Oh boy, I Am Setsuna's development diary is almost as intriguing as the game's plot. So back in 2015 Square Enix revealed they created a game development studio entitled "Tokyo RPG Factory" with the sole purpose of "reclaiming the legacy of JRPGs that had once made Square a beloved household name." I Am Setsuna is the debut title from the development team at Tokyo RPG Factory, published by Square Enix. The bad news is Tokyo RPG Factory reported a 244 million yen deficit, but the good news is I Am Setsuna is actually a very well crafted title. I Am Setsuna explores the theme of sadness and sacrifice and shows a great understanding of what made Square Enix so successful at one point in time. While the game is heavily inspired by games like Chrono Trigger and early Final Fantasy titles, I Am Setsuna is unique enough to stand on it's own, with an unforgettable art style and master-crafted characters. I think the reason I Am Setsuna was not as successful as it could have been is due to the mainstream audience simply not being interested, as well as sub par marketing. I only hope to see Tokyo RPG Factory create more fantastic titles in the future.  

17) Battleborn

We have collectively touched on Battleborn multiple times over the year, and I honestly feel like I've said everything I need to say about the game in a past article. Battleborn is a blast, characters are dripping with personality and the PVE maps are a refreshing break from this year's multiplayer focus. However, it feels like Gearbox set themselves up to fail, trying to go head-to-head with Blizzard's titanic fanbase and hype for their own FPS Overwatch. Despite the games' differences, players made a choice and that choice was Overwatch. I still implore you to give Battleborn a shot, as I wrote in my above post, the community can be incredibly welcoming. They just want to play their game!

 I seriously can't even talk about this game without talking about the intro cinematic. Best Intro 2016.

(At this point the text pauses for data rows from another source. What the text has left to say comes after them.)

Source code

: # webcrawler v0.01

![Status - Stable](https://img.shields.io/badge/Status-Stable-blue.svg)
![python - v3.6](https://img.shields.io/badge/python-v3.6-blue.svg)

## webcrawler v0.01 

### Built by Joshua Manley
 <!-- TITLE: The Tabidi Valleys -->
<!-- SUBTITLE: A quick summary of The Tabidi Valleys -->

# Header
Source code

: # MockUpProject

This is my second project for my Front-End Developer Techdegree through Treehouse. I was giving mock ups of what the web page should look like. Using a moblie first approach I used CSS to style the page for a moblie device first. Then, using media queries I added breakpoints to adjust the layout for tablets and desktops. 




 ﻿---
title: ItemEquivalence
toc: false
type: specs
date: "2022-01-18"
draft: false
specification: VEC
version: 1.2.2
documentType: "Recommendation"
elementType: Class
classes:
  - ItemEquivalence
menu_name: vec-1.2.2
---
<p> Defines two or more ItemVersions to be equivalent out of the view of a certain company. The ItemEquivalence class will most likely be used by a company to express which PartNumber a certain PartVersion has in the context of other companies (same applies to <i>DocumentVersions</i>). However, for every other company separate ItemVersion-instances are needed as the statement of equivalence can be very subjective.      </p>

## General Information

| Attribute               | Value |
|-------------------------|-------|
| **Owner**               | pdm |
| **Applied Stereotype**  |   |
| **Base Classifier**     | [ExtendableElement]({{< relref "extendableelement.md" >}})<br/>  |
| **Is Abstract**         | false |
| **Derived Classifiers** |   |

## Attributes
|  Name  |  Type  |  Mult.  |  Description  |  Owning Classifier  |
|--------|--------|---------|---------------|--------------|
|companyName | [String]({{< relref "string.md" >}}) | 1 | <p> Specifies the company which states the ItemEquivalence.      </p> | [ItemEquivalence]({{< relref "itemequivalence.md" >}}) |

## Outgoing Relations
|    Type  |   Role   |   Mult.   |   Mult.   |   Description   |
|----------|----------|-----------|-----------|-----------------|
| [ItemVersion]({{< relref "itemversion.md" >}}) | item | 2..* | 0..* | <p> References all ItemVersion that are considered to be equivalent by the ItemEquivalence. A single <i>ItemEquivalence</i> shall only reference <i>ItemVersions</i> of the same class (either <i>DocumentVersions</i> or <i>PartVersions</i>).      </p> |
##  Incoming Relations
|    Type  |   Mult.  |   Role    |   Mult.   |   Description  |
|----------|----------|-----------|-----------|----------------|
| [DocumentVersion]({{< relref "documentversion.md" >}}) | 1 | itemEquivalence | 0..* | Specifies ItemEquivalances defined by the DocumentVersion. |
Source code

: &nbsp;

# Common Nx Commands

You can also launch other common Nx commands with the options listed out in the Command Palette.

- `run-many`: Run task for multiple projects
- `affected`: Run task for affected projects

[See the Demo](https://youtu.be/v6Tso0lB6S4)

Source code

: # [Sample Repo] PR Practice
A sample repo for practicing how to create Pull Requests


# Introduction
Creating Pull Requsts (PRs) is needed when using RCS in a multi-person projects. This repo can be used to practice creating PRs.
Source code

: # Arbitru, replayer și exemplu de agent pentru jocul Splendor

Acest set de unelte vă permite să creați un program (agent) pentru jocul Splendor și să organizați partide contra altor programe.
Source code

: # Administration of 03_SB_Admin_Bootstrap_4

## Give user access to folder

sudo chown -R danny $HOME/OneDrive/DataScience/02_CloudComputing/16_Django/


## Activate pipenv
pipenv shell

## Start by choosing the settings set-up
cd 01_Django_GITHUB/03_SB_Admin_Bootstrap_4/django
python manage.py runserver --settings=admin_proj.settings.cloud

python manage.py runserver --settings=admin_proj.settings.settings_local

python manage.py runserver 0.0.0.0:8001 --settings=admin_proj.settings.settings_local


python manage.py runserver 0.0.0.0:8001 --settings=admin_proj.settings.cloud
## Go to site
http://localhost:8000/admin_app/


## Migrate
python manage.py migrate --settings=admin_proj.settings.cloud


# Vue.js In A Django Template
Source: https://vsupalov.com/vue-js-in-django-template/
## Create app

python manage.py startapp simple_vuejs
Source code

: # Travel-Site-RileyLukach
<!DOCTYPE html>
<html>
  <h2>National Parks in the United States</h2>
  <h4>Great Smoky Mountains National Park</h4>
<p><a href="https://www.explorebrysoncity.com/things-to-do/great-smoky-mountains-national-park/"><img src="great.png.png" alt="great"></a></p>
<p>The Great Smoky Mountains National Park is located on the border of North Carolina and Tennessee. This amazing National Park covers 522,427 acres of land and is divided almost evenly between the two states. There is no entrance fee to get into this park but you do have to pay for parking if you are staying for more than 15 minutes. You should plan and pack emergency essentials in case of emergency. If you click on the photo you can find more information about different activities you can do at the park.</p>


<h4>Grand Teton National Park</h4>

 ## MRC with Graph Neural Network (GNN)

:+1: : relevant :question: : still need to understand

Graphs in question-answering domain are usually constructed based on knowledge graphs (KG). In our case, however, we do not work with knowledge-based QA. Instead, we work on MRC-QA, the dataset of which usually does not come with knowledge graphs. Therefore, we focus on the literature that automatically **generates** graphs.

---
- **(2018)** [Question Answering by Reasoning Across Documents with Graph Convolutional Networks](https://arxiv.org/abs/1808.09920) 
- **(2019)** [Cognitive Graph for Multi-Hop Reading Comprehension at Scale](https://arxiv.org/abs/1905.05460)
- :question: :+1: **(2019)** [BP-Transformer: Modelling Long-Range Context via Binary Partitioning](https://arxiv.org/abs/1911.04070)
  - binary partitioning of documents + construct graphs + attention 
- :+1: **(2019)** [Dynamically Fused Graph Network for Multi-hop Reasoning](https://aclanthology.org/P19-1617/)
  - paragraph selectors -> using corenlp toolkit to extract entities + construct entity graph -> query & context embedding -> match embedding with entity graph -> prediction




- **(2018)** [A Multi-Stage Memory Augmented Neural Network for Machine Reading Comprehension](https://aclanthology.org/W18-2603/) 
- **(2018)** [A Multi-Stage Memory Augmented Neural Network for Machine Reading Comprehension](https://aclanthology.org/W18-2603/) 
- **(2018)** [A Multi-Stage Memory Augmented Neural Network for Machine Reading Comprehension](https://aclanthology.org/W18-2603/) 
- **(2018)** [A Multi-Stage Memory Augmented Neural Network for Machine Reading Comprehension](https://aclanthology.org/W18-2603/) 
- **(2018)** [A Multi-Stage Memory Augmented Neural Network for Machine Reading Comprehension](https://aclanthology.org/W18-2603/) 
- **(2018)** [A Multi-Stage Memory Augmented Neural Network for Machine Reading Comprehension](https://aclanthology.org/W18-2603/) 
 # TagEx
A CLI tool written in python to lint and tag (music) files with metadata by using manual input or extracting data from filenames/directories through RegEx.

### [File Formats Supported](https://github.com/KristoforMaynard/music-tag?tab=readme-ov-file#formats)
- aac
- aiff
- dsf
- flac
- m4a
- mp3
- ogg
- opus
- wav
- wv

16) Kirby Planet Robobot   

Planet Robobot is everything that a Kirby game needs and then some. Nintendo's cute little pink ball...creature's latest game is full of 3D puzzles, colorful and spirited level design and pretty awesome boss fights. The introduction of "mechs" into the world of Kirby seems odd but it's perfect, taking Kirby's trademark absorption ability up a notch by allowing his mech to do the same. Planet Robobot is incredibly easy, but sometimes that's completely fine.